* _ABOUT THIS EXERCISE_
Arrange every line of the records below as a Markdown table with the columns "Row" and "Line", numbering the rows and skipping blank lines. Omit the pictures from the table.
_ _ _ _ _ _ _
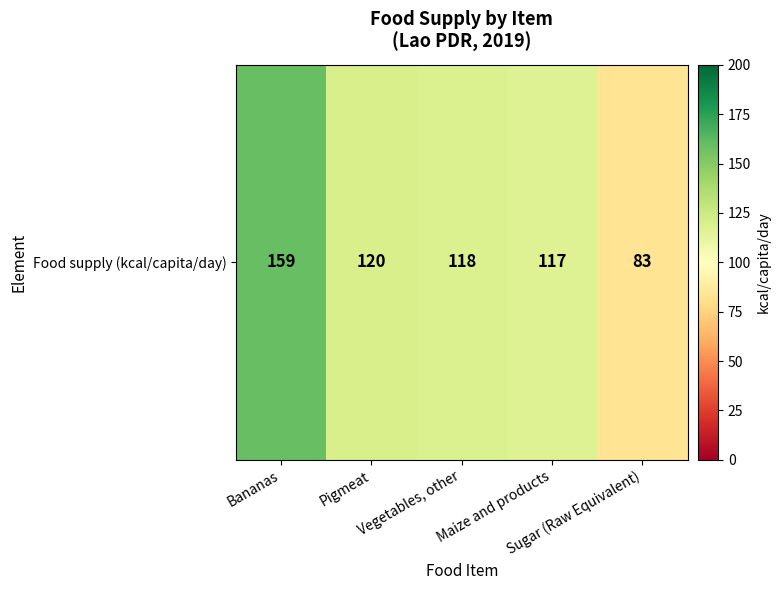

How many distinct data groups are displayed?

1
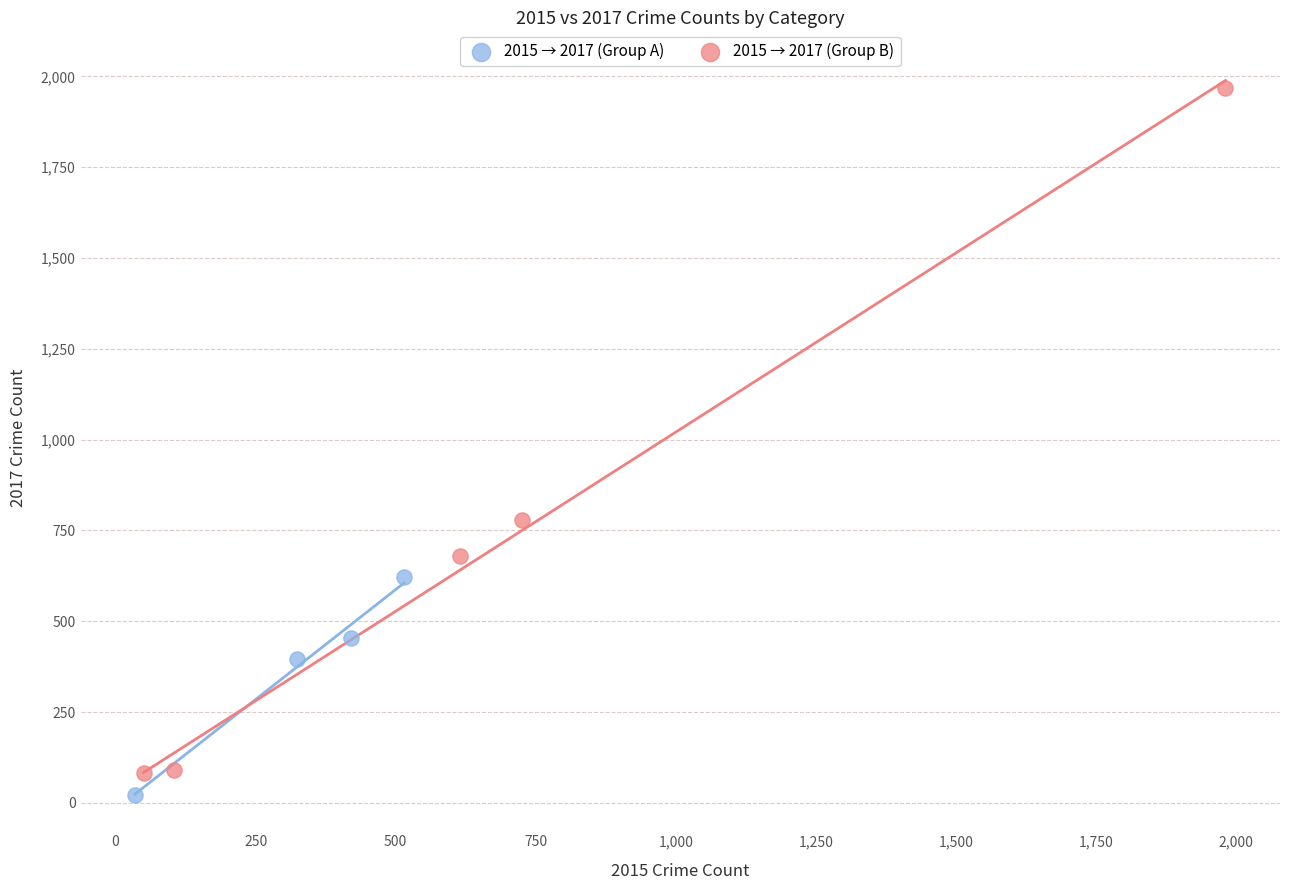

Which series has the widest spread of Y values?

2015 → 2017 (Group B)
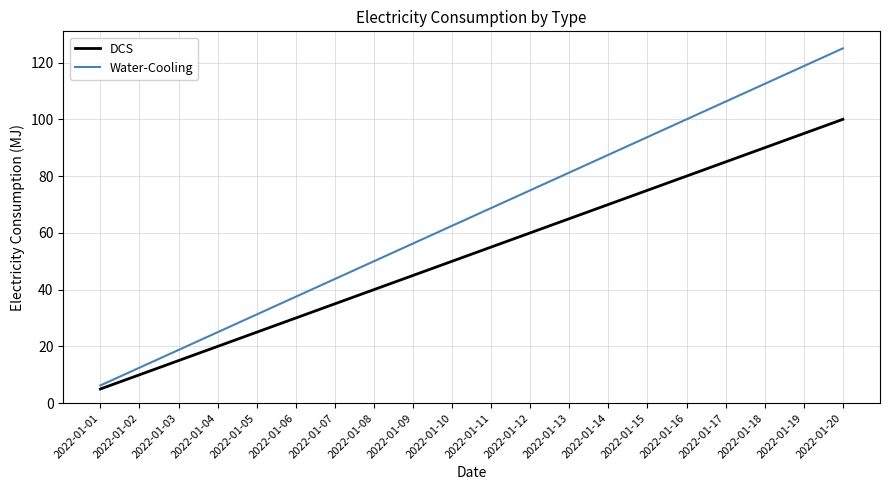

Which series has the largest total across all categories?

Water-Cooling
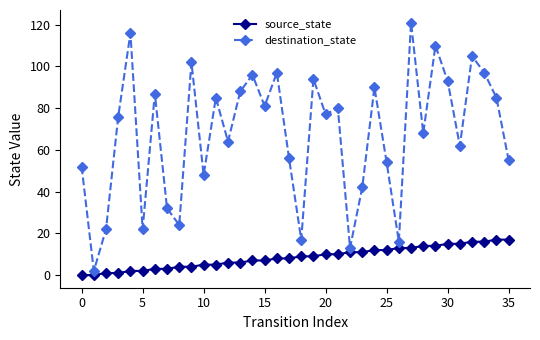

Which series has the largest total across all categories?

destination_state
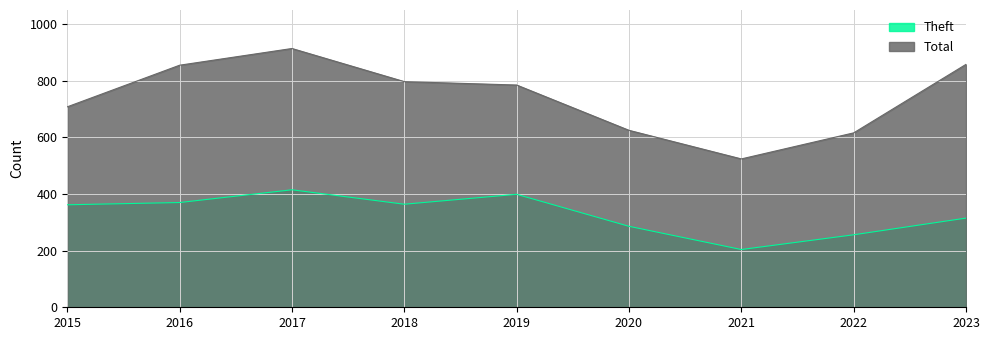

Which series has the widest spread of values?

Total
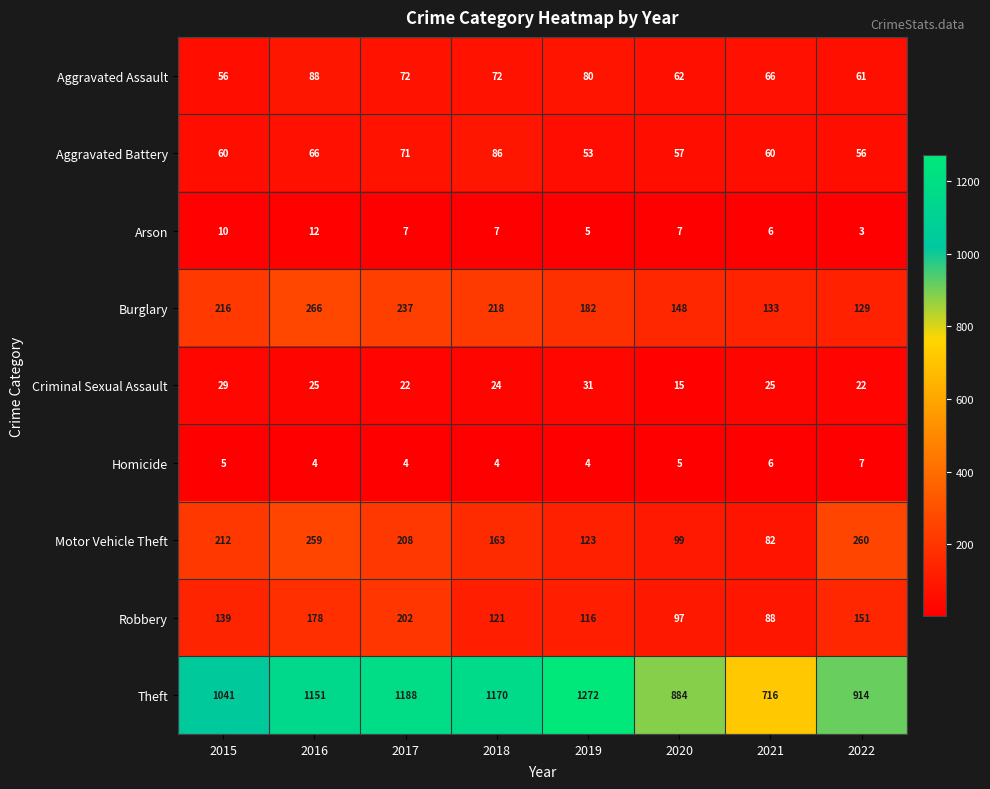

Rank the categories by Motor Vehicle Theft value from lowest to highest.

2021, 2020, 2019, 2018, 2017, 2015, 2016, 2022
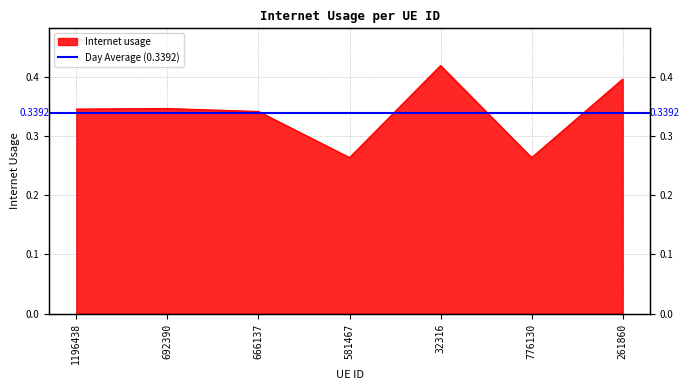

What position from the right is 32316?

3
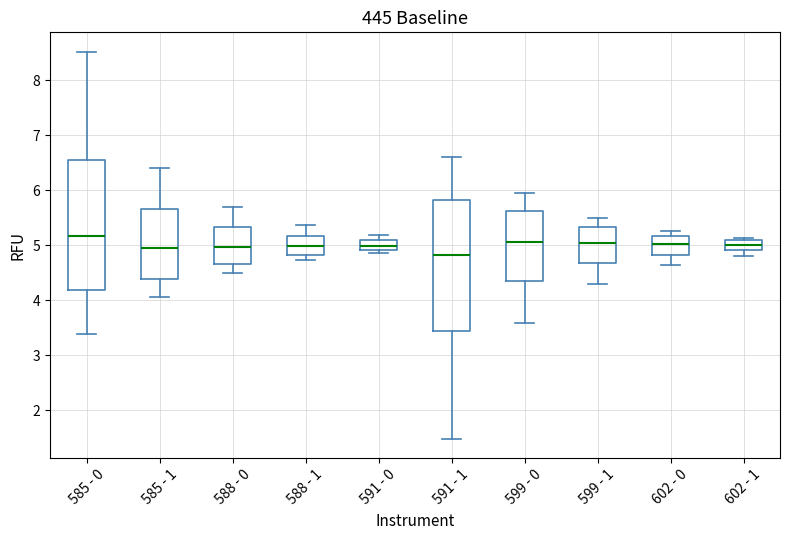

Which box's median line is the highest?

585 - 0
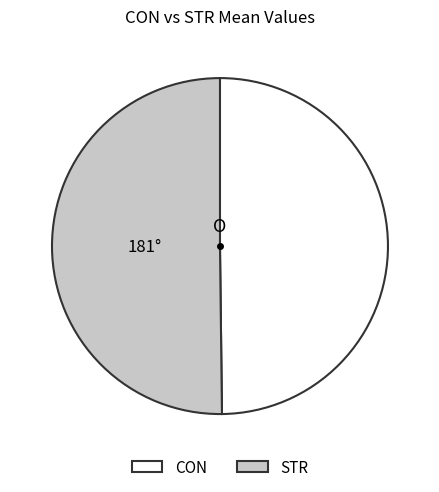

The STR slice represents 59% of the pie. True or false?

False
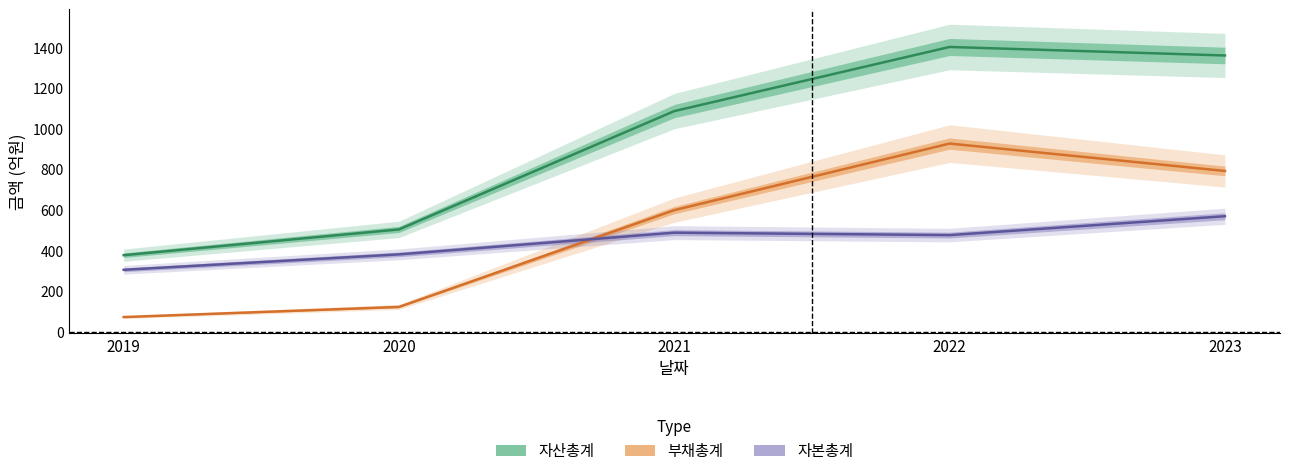

At how many categories does at least one series exceed 1024?

3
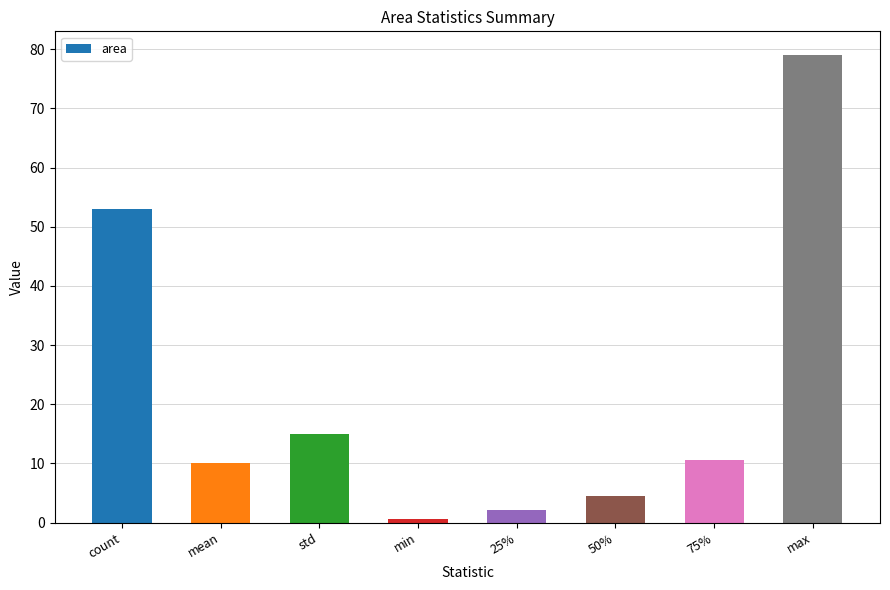

What is the change in value from std to 25%?

-12.8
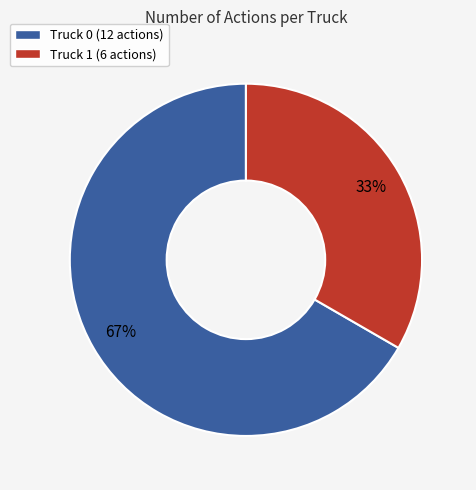

Which category has the smallest portion of the pie?

Truck 1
_ _ _ _ _ _ _
* _TASK SOLUTION_
| Row | Line |
|---|---|
| 1 | How many distinct data groups are displayed? |
| 2 | 1 |
| 3 | Which series has the widest spread of Y values? |
| 4 | 2015 → 2017 (Group B) |
| 5 | Which series has the largest total across all categories? |
| 6 | Water-Cooling |
| 7 | Which series has the largest total across all categories? |
| 8 | destination_state |
| 9 | Which series has the widest spread of values? |
| 10 | Total |
| 11 | Rank the categories by Motor Vehicle Theft value from lowest to highest. |
| 12 | 2021, 2020, 2019, 2018, 2017, 2015, 2016, 2022 |
| 13 | What position from the right is 32316? |
| 14 | 3 |
| 15 | Which box's median line is the highest? |
| 16 | 585 - 0 |
| 17 | The STR slice represents 59% of the pie. True or false? |
| 18 | False |
| 19 | At how many categories does at least one series exceed 1024? |
| 20 | 3 |
| 21 | What is the change in value from std to 25%? |
| 22 | -12.8 |
| 23 | Which category has the smallest portion of the pie? |
| 24 | Truck 1 |